Choosing the Right DEI Partner
More than ever, organizations understand the importance of diversity, equity and inclusion in the workplace. Budget allocations for DEI support are increasing and with it a demand for DEI experts.. The DEI industry is growing quickly and it’s hard to know how to weigh your options when it comes to choosing a partner in this work.
While there may be no one “right” partner, choosing a strong partner can dramatically accelerate your work. We encourage you to consider each potential partner’s approach, beliefs, orientation to change management, focus on data and experience. Take the time to talk with them and consider how you feel about working with them.
We’ve developed some guiding principles and questions to help you make an informed decision in choosing a DEI partner to help you create real change that your employees can feel.
Consider their overall approach to organizational and staff development, especially as it relates to diversity, equity and inclusion.
What is their approach to staff support and development?
In which principles do they ground support and development? Who/what influences their work, understanding of and approach to DEI?
How do you structure development? What might a day of training look and feel like for you as a client?
Do they have experience in and strong results from training individuals virtually? What metrics do they use to measure impact?
How do they address strategy, learning and outcomes in development? What are their criteria for success?
While their beliefs do not need to perfectly align with yours, there should be general synergy between you. Any differences or challenges you experience should enhance your work together, as opposed to hindering progress.
What beliefs drive their work?
How do those beliefs influence their actions, approach and recommendations?
Who can we talk with that could share how those beliefs drove your actions?
What is their philosophy about keeping people in or pushing people out? Do they believe that there are individuals who don’t belong in an organization? Why or why not?
You know that you need additional expertise in diversity, equity and inclusion for change to happen. You should understand how your partner will support you in that change and on what timeline. Listen for honest answers — if it seems too good to be true, it probably is.
What is their approach to creating change?
What does the change process look like with organizations they support?
What timeline do they typically recommend to clients for an initial engagement?
How do they support leaders or organizations in crisis situations? How does this compare to and complement iongoing support?
How do they support individuals’ growth and change? What rate of change is appropriate?
Diversity, equity and inclusion work should not only focus on changing mindsets, but on changing actions.
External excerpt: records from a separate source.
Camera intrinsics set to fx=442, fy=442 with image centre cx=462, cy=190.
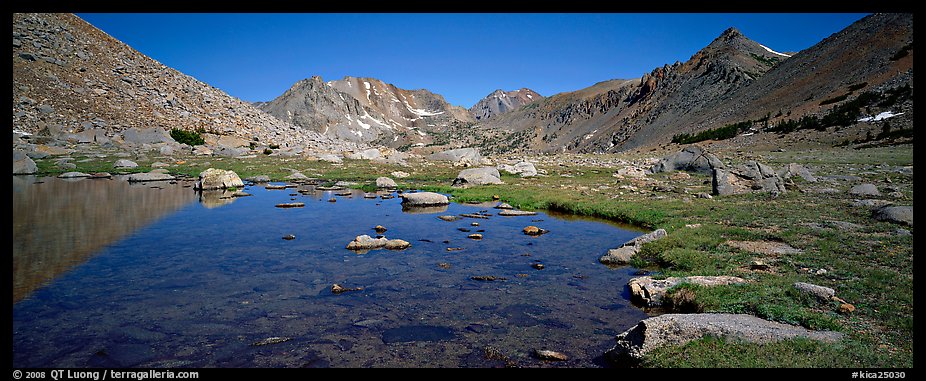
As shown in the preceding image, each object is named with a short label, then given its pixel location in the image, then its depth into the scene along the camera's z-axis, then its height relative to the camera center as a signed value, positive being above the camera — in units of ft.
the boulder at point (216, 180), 113.91 +3.02
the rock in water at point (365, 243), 55.67 -6.53
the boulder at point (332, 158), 205.83 +15.88
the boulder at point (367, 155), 232.53 +19.73
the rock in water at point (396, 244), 56.03 -6.71
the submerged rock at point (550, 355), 27.61 -10.29
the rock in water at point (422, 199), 92.07 -1.57
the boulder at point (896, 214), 53.47 -2.80
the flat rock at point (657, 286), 36.58 -8.08
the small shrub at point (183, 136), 216.45 +27.05
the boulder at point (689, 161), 140.36 +10.11
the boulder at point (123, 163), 149.18 +9.54
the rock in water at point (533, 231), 66.64 -5.95
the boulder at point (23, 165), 125.70 +7.47
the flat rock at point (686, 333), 25.03 -8.11
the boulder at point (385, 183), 125.18 +2.43
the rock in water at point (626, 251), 49.29 -6.85
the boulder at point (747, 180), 89.92 +2.48
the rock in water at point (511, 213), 82.38 -4.00
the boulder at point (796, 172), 100.22 +4.83
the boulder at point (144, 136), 206.43 +26.29
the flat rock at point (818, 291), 30.78 -6.99
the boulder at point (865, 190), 77.69 +0.34
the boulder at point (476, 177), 129.59 +4.31
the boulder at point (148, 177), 127.34 +4.30
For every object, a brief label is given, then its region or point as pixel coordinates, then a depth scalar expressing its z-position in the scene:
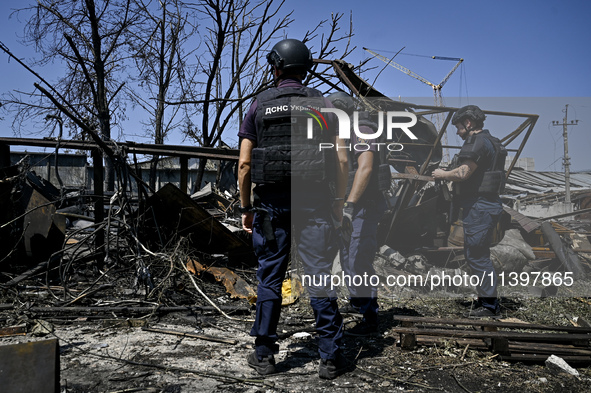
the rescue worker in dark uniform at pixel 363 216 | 3.39
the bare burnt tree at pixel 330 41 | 8.81
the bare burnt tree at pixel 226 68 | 8.78
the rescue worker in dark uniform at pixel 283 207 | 2.47
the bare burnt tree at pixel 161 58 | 10.17
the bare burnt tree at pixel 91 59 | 9.37
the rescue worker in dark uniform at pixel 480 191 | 4.00
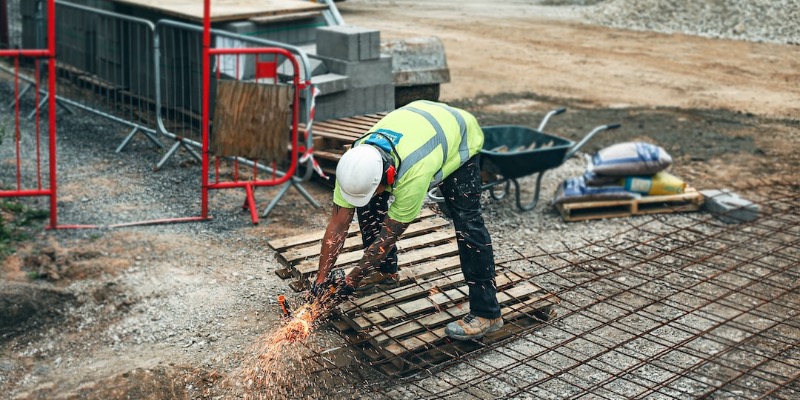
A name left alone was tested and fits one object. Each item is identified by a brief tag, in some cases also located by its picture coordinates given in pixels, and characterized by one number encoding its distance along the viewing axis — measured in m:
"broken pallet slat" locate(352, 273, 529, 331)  5.49
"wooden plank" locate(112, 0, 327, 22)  9.33
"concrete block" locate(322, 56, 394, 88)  8.90
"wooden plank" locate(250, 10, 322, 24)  9.49
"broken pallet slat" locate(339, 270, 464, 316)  5.67
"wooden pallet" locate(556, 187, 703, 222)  8.19
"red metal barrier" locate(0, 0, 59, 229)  6.97
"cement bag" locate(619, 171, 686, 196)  8.27
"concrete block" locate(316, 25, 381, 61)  8.80
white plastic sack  8.10
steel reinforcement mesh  5.31
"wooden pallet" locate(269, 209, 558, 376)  5.43
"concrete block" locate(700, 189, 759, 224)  8.18
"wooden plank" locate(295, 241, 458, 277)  6.01
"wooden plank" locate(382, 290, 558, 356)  5.33
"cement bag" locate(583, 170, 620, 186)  8.27
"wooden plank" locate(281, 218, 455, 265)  6.20
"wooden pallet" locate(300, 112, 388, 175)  8.27
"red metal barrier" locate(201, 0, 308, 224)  7.49
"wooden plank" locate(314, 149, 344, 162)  8.19
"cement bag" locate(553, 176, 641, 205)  8.23
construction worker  4.93
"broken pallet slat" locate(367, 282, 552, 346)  5.40
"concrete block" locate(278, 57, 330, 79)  8.74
Those actions should lead to tangible, measurable results for your organization.
What data do they base their r recommendations on? What models will they use to make meaning of that data?
What changes can we expect to see?
What shifts should we anticipate seeing in our outcomes and data?
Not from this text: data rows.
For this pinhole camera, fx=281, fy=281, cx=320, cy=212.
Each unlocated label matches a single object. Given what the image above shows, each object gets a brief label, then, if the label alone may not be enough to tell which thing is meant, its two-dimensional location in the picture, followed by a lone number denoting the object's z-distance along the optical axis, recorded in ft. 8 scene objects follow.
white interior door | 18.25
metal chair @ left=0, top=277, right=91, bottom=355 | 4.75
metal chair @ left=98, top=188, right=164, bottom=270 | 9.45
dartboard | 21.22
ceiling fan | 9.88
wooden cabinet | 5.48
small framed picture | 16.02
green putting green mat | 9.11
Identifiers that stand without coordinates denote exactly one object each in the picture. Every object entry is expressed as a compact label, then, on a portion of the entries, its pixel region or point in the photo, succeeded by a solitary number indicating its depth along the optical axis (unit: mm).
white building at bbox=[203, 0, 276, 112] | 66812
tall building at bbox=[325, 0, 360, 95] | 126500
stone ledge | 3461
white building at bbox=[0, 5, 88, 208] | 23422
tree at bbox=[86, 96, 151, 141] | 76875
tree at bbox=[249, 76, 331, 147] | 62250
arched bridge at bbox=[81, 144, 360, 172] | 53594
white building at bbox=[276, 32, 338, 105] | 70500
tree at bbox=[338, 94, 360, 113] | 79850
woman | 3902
Do they offer technology and data solutions that will help us continue to monitor, push and celebrate our growth?
While it is unlikely that any one partner will have experience in every industry or with every sized organization, you want to ensure that they are able to translate their experience into strong experiences with your organization and team. They should be able to confidently support executives, managers and front-line staff and be nimble in adapting to your company’s unique dynamics and business.
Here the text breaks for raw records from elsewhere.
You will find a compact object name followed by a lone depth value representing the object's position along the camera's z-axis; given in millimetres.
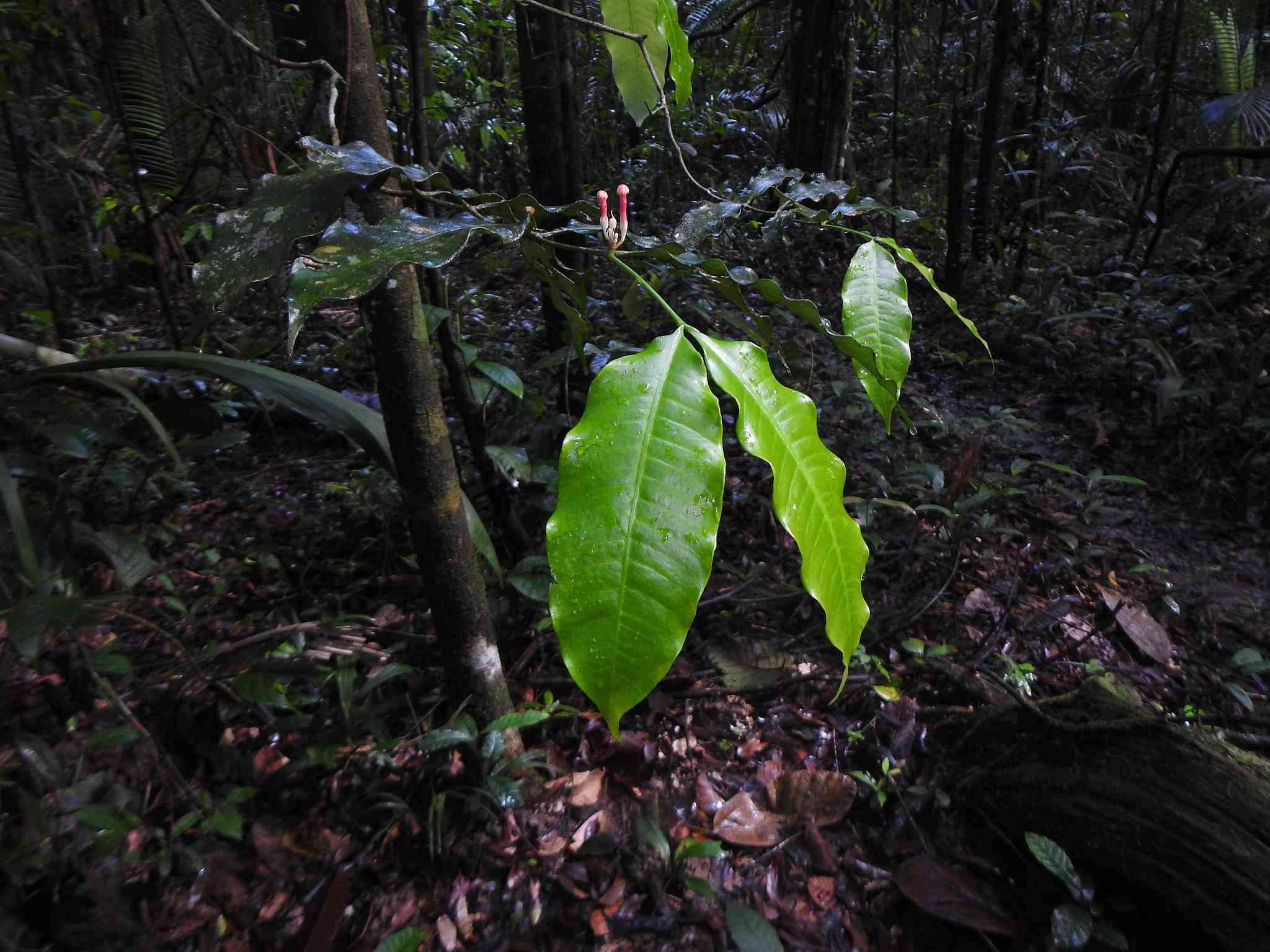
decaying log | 1162
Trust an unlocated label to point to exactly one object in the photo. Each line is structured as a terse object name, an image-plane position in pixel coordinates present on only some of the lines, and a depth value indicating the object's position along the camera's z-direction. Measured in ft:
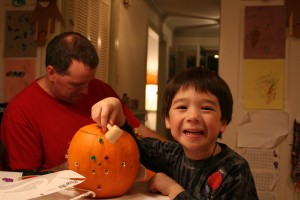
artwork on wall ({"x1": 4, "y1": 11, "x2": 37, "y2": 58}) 6.97
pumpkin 2.24
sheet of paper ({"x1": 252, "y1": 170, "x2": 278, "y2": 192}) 8.03
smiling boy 2.47
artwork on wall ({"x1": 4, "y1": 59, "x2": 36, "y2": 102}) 6.96
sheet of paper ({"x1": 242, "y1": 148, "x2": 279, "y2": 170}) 8.07
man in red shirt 4.15
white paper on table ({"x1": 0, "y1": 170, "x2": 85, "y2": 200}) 1.88
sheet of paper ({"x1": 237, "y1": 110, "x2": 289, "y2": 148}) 8.02
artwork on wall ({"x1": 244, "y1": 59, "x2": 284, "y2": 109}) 8.03
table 2.09
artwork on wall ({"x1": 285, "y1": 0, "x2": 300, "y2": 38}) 7.89
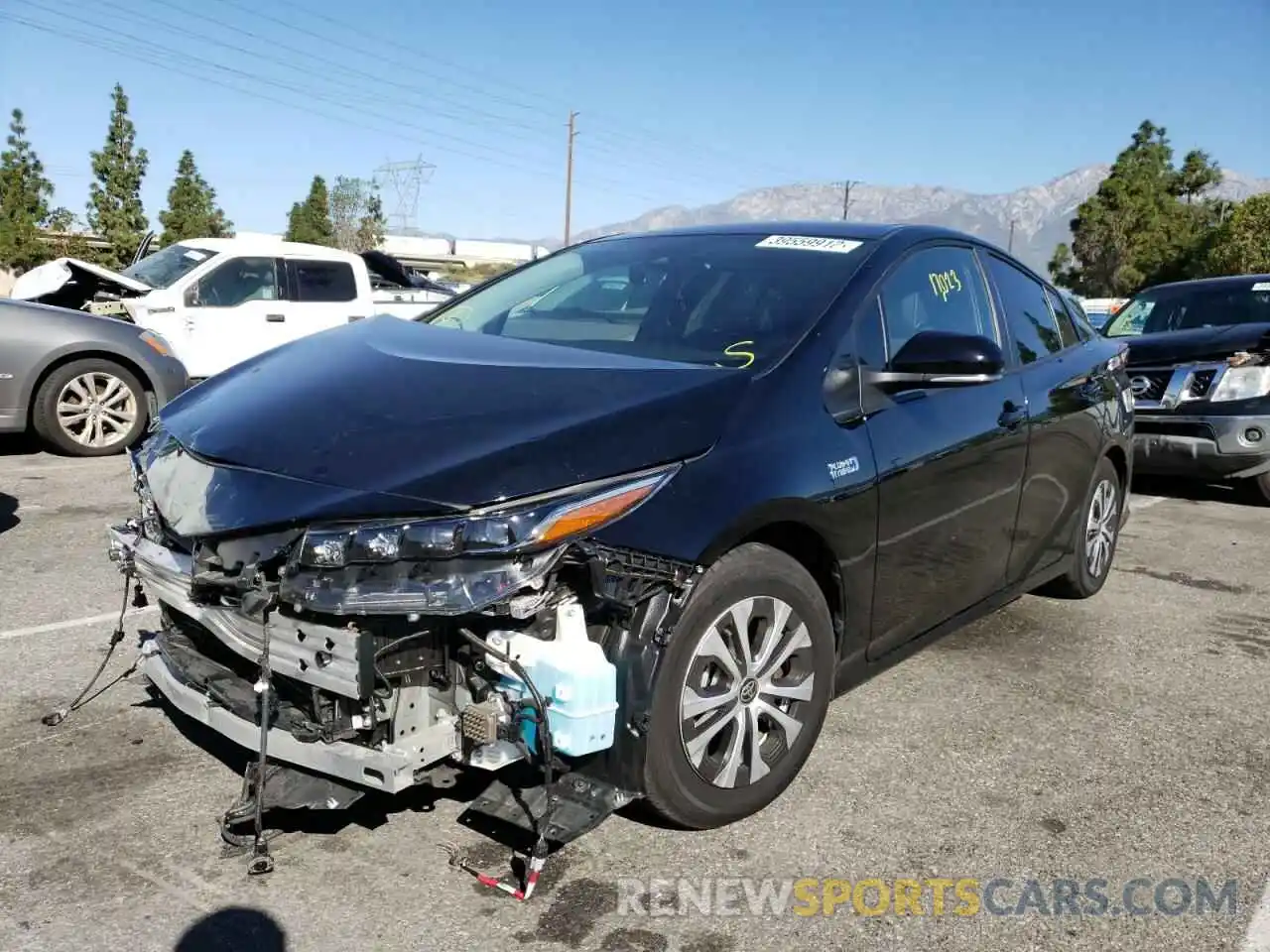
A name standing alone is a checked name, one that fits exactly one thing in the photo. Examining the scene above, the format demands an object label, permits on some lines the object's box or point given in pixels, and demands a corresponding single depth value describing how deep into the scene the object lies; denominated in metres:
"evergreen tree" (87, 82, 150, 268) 43.16
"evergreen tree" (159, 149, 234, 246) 51.22
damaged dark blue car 2.45
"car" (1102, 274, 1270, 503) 7.62
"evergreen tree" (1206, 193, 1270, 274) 39.59
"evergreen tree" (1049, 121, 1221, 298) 54.78
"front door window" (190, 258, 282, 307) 11.79
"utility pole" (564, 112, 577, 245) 55.62
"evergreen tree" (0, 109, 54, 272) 38.16
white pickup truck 11.38
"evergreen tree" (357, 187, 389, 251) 72.25
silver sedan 8.12
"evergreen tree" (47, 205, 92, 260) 40.78
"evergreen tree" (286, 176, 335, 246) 69.56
What experience leading organizations do their leaders and facilitators have?
Have the leaders, facilitators and coaches been executives themselves? In what capacities have they experienced supporting executives?
What size organizations have the leaders, facilitators and coaches supported?
How will their experiences with other clients translate and inform our work if we were to partner?
When and why did they start doing DEI work?
You will have feelings and gut reactions to potential partners that shouldn’t be dismissed. ABefore moving forward with finalizing your DEI partnership, check in with yourself on an emotional level.
Do you feel appropriate levels of challenge and comfort?
Will your leadership and your organization be enhanced by this partnership?
Did you feel the level of trust and care needed to be vulnerable and lay the foundation for your learning?
What does your gut say about leaning in and trusting their vision and direction? Will they be good guides?